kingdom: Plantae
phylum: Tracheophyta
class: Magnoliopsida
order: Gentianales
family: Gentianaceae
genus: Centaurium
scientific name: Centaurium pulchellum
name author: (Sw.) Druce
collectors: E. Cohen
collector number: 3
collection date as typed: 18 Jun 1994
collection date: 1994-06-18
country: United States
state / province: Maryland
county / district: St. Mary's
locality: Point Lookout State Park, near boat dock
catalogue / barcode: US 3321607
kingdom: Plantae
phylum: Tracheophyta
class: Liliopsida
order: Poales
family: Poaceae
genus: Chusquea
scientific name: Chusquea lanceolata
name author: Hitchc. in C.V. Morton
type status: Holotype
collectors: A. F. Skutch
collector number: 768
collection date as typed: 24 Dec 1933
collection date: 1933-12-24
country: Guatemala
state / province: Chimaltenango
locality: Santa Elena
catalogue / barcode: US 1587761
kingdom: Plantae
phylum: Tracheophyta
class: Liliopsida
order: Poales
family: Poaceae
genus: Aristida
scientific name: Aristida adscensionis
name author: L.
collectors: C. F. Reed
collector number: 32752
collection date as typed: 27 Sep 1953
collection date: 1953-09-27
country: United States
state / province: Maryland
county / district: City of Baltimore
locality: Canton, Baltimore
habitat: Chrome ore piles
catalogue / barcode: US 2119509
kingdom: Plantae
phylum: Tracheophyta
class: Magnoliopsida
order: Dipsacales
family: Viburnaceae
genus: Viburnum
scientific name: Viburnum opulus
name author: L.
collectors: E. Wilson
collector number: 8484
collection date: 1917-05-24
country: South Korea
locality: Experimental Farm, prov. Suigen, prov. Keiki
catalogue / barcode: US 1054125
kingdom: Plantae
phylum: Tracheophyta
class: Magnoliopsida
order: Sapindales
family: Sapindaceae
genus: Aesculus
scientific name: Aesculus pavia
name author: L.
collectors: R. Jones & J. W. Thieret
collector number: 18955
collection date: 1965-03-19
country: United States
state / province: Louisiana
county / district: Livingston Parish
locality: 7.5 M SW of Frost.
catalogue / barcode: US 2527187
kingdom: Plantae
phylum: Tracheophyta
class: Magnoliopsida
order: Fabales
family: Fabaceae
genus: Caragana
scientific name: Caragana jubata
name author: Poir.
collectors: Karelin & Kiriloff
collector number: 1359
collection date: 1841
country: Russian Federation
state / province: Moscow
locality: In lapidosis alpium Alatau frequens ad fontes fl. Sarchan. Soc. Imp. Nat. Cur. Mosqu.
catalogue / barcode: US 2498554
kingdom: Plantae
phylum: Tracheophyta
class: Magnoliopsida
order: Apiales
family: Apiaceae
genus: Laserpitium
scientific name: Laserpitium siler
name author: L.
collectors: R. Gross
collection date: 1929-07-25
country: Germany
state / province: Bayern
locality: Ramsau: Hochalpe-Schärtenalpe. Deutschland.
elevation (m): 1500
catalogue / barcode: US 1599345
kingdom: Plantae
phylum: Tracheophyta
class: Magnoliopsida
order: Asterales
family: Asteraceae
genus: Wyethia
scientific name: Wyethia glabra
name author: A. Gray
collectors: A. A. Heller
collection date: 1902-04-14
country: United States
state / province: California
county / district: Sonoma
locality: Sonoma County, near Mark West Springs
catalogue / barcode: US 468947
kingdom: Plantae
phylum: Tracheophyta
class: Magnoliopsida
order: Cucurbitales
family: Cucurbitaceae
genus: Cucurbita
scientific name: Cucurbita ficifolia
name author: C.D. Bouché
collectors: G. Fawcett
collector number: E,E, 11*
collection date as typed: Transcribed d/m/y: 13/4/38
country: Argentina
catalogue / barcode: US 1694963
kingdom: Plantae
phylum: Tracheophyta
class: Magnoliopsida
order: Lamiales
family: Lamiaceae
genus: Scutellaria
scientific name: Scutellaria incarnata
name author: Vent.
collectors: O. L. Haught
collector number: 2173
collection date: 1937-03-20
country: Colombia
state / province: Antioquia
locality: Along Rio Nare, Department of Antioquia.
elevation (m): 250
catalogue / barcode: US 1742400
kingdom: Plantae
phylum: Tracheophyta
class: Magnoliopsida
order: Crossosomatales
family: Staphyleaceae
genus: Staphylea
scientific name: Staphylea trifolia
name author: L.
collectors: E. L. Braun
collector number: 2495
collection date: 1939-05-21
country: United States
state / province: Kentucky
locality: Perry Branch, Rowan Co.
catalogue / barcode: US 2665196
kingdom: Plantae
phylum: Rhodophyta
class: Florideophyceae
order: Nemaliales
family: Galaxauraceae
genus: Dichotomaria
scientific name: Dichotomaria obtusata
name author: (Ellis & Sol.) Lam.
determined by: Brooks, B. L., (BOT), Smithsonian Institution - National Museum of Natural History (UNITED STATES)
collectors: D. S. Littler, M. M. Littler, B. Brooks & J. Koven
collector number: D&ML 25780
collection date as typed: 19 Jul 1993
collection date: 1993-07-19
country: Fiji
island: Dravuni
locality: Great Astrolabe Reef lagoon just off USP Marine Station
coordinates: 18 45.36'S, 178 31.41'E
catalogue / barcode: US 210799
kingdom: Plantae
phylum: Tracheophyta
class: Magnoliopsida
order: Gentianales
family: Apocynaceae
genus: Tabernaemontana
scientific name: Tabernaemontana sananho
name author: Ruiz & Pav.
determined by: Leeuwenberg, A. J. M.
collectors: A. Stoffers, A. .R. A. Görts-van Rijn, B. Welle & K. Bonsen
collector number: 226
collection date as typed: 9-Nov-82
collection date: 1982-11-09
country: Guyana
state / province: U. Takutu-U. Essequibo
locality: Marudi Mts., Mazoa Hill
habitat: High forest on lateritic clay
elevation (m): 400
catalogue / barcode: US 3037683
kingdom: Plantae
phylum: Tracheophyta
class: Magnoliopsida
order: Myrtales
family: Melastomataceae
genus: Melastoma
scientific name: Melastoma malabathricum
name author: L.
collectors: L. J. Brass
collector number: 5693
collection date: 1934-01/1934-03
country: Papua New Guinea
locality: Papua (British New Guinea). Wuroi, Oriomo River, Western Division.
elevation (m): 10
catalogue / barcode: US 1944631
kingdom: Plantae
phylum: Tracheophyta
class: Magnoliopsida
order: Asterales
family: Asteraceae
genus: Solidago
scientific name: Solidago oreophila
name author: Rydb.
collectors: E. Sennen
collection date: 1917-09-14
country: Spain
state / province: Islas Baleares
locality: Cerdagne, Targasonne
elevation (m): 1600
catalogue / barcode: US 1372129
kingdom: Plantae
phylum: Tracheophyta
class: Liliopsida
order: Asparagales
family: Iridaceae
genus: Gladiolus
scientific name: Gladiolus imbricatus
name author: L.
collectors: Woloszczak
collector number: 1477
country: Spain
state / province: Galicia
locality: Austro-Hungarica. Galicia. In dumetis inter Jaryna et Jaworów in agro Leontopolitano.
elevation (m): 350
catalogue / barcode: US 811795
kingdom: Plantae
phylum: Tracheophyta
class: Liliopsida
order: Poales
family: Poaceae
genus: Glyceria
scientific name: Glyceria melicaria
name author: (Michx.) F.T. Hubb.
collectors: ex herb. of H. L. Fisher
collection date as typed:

Exercise brief >> Rewrite every line of the records above as a single numbered list, leaving out any blank lines.

Task answer >>
1. kingdom: Plantae
2. phylum: Tracheophyta
3. class: Magnoliopsida
4. order: Gentianales
5. family: Gentianaceae
6. genus: Centaurium
7. scientific name: Centaurium pulchellum
8. name author: (Sw.) Druce
9. collectors: E. Cohen
10. collector number: 3
11. collection date as typed: 18 Jun 1994
12. collection date: 1994-06-18
13. country: United States
14. state / province: Maryland
15. county / district: St. Mary's
16. locality: Point Lookout State Park, near boat dock
17. catalogue / barcode: US 3321607
18. kingdom: Plantae
19. phylum: Tracheophyta
20. class: Liliopsida
21. order: Poales
22. family: Poaceae
23. genus: Chusquea
24. scientific name: Chusquea lanceolata
25. name author: Hitchc. in C.V. Morton
26. type status: Holotype
27. collectors: A. F. Skutch
28. collector number: 768
29. collection date as typed: 24 Dec 1933
30. collection date: 1933-12-24
31. country: Guatemala
32. state / province: Chimaltenango
33. locality: Santa Elena
34. catalogue / barcode: US 1587761
35. kingdom: Plantae
36. phylum: Tracheophyta
37. class: Liliopsida
38. order: Poales
39. family: Poaceae
40. genus: Aristida
41. scientific name: Aristida adscensionis
42. name author: L.
43. collectors: C. F. Reed
44. collector number: 32752
45. collection date as typed: 27 Sep 1953
46. collection date: 1953-09-27
47. country: United States
48. state / province: Maryland
49. county / district: City of Baltimore
50. locality: Canton, Baltimore
51. habitat: Chrome ore piles
52. catalogue / barcode: US 2119509
53. kingdom: Plantae
54. phylum: Tracheophyta
55. class: Magnoliopsida
56. order: Dipsacales
57. family: Viburnaceae
58. genus: Viburnum
59. scientific name: Viburnum opulus
60. name author: L.
61. collectors: E. Wilson
62. collector number: 8484
63. collection date: 1917-05-24
64. country: South Korea
65. locality: Experimental Farm, prov. Suigen, prov. Keiki
66. catalogue / barcode: US 1054125
67. kingdom: Plantae
68. phylum: Tracheophyta
69. class: Magnoliopsida
70. order: Sapindales
71. family: Sapindaceae
72. genus: Aesculus
73. scientific name: Aesculus pavia
74. name author: L.
75. collectors: R. Jones & J. W. Thieret
76. collector number: 18955
77. collection date: 1965-03-19
78. country: United States
79. state / province: Louisiana
80. county / district: Livingston Parish
81. locality: 7.5 M SW of Frost.
82. catalogue / barcode: US 2527187
83. kingdom: Plantae
84. phylum: Tracheophyta
85. class: Magnoliopsida
86. order: Fabales
87. family: Fabaceae
88. genus: Caragana
89. scientific name: Caragana jubata
90. name author: Poir.
91. collectors: Karelin & Kiriloff
92. collector number: 1359
93. collection date: 1841
94. country: Russian Federation
95. state / province: Moscow
96. locality: In lapidosis alpium Alatau frequens ad fontes fl. Sarchan. Soc. Imp. Nat. Cur. Mosqu.
97. catalogue / barcode: US 2498554
98. kingdom: Plantae
99. phylum: Tracheophyta
100. class: Magnoliopsida
101. order: Apiales
102. family: Apiaceae
103. genus: Laserpitium
104. scientific name: Laserpitium siler
105. name author: L.
106. collectors: R. Gross
107. collection date: 1929-07-25
108. country: Germany
109. state / province: Bayern
110. locality: Ramsau: Hochalpe-Schärtenalpe. Deutschland.
111. elevation (m): 1500
112. catalogue / barcode: US 1599345
113. kingdom: Plantae
114. phylum: Tracheophyta
115. class: Magnoliopsida
116. order: Asterales
117. family: Asteraceae
118. genus: Wyethia
119. scientific name: Wyethia glabra
120. name author: A. Gray
121. collectors: A. A. Heller
122. collection date: 1902-04-14
123. country: United States
124. state / province: California
125. county / district: Sonoma
126. locality: Sonoma County, near Mark West Springs
127. catalogue / barcode: US 468947
128. kingdom: Plantae
129. phylum: Tracheophyta
130. class: Magnoliopsida
131. order: Cucurbitales
132. family: Cucurbitaceae
133. genus: Cucurbita
134. scientific name: Cucurbita ficifolia
135. name author: C.D. Bouché
136. collectors: G. Fawcett
137. collector number: E,E, 11*
138. collection date as typed: Transcribed d/m/y: 13/4/38
139. country: Argentina
140. catalogue / barcode: US 1694963
141. kingdom: Plantae
142. phylum: Tracheophyta
143. class: Magnoliopsida
144. order: Lamiales
145. family: Lamiaceae
146. genus: Scutellaria
147. scientific name: Scutellaria incarnata
148. name author: Vent.
149. collectors: O. L. Haught
150. collector number: 2173
151. collection date: 1937-03-20
152. country: Colombia
153. state / province: Antioquia
154. locality: Along Rio Nare, Department of Antioquia.
155. elevation (m): 250
156. catalogue / barcode: US 1742400
157. kingdom: Plantae
158. phylum: Tracheophyta
159. class: Magnoliopsida
160. order: Crossosomatales
161. family: Staphyleaceae
162. genus: Staphylea
163. scientific name: Staphylea trifolia
164. name author: L.
165. collectors: E. L. Braun
166. collector number: 2495
167. collection date: 1939-05-21
168. country: United States
169. state / province: Kentucky
170. locality: Perry Branch, Rowan Co.
171. catalogue / barcode: US 2665196
172. kingdom: Plantae
173. phylum: Rhodophyta
174. class: Florideophyceae
175. order: Nemaliales
176. family: Galaxauraceae
177. genus: Dichotomaria
178. scientific name: Dichotomaria obtusata
179. name author: (Ellis & Sol.) Lam.
180. determined by: Brooks, B. L., (BOT), Smithsonian Institution - National Museum of Natural History (UNITED STATES)
181. collectors: D. S. Littler, M. M. Littler, B. Brooks & J. Koven
182. collector number: D&ML 25780
183. collection date as typed: 19 Jul 1993
184. collection date: 1993-07-19
185. country: Fiji
186. island: Dravuni
187. locality: Great Astrolabe Reef lagoon just off USP Marine Station
188. coordinates: 18 45.36'S, 178 31.41'E
189. catalogue / barcode: US 210799
190. kingdom: Plantae
191. phylum: Tracheophyta
192. class: Magnoliopsida
193. order: Gentianales
194. family: Apocynaceae
195. genus: Tabernaemontana
196. scientific name: Tabernaemontana sananho
197. name author: Ruiz & Pav.
198. determined by: Leeuwenberg, A. J. M.
199. collectors: A. Stoffers, A. .R. A. Görts-van Rijn, B. Welle & K. Bonsen
200. collector number: 226
201. collection date as typed: 9-Nov-82
202. collection date: 1982-11-09
203. country: Guyana
204. state / province: U. Takutu-U. Essequibo
205. locality: Marudi Mts., Mazoa Hill
206. habitat: High forest on lateritic clay
207. elevation (m): 400
208. catalogue / barcode: US 3037683
209. kingdom: Plantae
210. phylum: Tracheophyta
211. class: Magnoliopsida
212. order: Myrtales
213. family: Melastomataceae
214. genus: Melastoma
215. scientific name: Melastoma malabathricum
216. name author: L.
217. collectors: L. J. Brass
218. collector number: 5693
219. collection date: 1934-01/1934-03
220. country: Papua New Guinea
221. locality: Papua (British New Guinea). Wuroi, Oriomo River, Western Division.
222. elevation (m): 10
223. catalogue / barcode: US 1944631
224. kingdom: Plantae
225. phylum: Tracheophyta
226. class: Magnoliopsida
227. order: Asterales
228. family: Asteraceae
229. genus: Solidago
230. scientific name: Solidago oreophila
231. name author: Rydb.
232. collectors: E. Sennen
233. collection date: 1917-09-14
234. country: Spain
235. state / province: Islas Baleares
236. locality: Cerdagne, Targasonne
237. elevation (m): 1600
238. catalogue / barcode: US 1372129
239. kingdom: Plantae
240. phylum: Tracheophyta
241. class: Liliopsida
242. order: Asparagales
243. family: Iridaceae
244. genus: Gladiolus
245. scientific name: Gladiolus imbricatus
246. name author: L.
247. collectors: Woloszczak
248. collector number: 1477
249. country: Spain
250. state / province: Galicia
251. locality: Austro-Hungarica. Galicia. In dumetis inter Jaryna et Jaworów in agro Leontopolitano.
252. elevation (m): 350
253. catalogue / barcode: US 811795
254. kingdom: Plantae
255. phylum: Tracheophyta
256. class: Liliopsida
257. order: Poales
258. family: Poaceae
259. genus: Glyceria
260. scientific name: Glyceria melicaria
261. name author: (Michx.) F.T. Hubb.
262. collectors: ex herb. of H. L. Fisher
263. collection date as typed:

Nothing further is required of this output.